Lo stesso concetto è stato ribadito anche dall’autore del romanzo James McBride: «Sono uno scrittore commerciale di romanzi storici. Quando ho visto Sant’Anna dovevo pensare ad un modo per poter raccontare la storia a tutti. L’idea del miracolo mi è stata data da Dio, mentre guardavo la croce sulla sommità della chiesetta di Sant’Anna. Ho tutto il rispetto per i partigiani, ma volevo dimostrare che in guerra tutto è possibile. Spero di aver fatto un buon lavoro e che adesso le vittime stiano sorridendo del mio libro da lassù».
In guerra tutto è possibile: Spike Lee ha voluto porre l’accento su questo concetto, dimostrando attraverso il film come la guerra in Italia riuscì a dividere intere famiglie e come in realtà all’epoca i partigiani non fossero ben visti dai civili, per il loro modo di attaccare e fuggire simile a quello dei guerriglieri.

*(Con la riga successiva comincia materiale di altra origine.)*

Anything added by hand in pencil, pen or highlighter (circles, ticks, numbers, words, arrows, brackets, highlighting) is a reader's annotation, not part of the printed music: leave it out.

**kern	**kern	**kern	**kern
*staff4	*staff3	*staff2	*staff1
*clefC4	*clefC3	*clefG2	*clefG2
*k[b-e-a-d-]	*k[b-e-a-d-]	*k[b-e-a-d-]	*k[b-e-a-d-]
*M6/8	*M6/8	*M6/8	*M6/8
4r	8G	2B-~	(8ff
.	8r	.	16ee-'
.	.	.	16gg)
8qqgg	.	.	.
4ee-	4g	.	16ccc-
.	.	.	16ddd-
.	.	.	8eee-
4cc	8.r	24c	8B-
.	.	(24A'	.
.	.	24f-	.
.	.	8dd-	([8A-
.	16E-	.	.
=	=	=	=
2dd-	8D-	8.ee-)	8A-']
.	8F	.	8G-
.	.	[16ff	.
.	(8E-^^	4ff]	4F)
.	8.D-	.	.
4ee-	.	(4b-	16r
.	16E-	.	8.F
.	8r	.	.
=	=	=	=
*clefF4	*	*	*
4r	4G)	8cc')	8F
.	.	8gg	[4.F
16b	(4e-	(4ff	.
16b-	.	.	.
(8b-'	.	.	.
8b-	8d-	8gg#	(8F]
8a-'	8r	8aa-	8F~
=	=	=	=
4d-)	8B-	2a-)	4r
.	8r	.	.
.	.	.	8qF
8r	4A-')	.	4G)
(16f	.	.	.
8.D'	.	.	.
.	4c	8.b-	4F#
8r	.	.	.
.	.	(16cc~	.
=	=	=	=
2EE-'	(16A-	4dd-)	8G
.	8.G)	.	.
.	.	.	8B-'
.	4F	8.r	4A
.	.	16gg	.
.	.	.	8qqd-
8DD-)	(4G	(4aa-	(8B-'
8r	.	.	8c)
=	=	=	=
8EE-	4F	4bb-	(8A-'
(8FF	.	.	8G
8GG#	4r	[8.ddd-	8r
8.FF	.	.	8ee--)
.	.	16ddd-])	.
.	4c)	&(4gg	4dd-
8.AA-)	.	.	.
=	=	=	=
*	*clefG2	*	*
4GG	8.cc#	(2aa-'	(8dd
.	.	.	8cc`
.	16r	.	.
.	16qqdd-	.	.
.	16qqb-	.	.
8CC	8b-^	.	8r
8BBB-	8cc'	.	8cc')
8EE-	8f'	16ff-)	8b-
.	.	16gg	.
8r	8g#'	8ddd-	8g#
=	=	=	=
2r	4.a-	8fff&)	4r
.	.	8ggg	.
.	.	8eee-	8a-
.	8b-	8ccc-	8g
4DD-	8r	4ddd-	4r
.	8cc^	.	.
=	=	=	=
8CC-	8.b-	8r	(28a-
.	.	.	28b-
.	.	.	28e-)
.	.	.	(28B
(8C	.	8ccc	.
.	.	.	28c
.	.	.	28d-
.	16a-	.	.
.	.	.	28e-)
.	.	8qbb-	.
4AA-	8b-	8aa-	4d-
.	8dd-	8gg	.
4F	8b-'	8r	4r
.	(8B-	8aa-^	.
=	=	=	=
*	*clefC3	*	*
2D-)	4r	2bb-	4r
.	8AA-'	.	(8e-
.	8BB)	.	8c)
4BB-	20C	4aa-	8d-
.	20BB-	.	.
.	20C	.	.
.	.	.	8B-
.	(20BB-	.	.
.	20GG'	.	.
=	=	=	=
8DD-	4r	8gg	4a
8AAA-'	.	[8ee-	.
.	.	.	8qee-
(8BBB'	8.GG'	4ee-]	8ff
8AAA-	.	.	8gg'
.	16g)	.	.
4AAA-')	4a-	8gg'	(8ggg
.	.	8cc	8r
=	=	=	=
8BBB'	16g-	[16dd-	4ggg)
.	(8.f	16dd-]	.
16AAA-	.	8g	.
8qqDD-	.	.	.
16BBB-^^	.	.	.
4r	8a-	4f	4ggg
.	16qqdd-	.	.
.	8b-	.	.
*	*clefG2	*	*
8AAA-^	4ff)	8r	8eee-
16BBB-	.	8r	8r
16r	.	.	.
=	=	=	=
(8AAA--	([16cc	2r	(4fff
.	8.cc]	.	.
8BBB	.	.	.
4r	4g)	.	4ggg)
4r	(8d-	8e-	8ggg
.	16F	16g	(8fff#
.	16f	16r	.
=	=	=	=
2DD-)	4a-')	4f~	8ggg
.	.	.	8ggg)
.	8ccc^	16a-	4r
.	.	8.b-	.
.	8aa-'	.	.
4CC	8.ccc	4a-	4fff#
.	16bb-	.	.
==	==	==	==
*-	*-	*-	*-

All’interno del dibattito il regista ha voluto anche parlare dell’aspetto culturale della sua opera «In America attraverso questo film molta gente scoprirà che è esistita una Resistenza anche in Italia e non solo in Francia. Però anche voi italiani continuate ad esplorare la vostra storia, come noi continueremo ad esplorare la nostra».
Il film si basa anche sul problema della scarsa considerazione che la gente ha della popolazione afroamericana. «Anche se gli afroameriacani sono venuti in Italia per liberarvi dal nazismo», ha concluso Spike Lee, «sono comunque considerati meno dei soldati bianchi».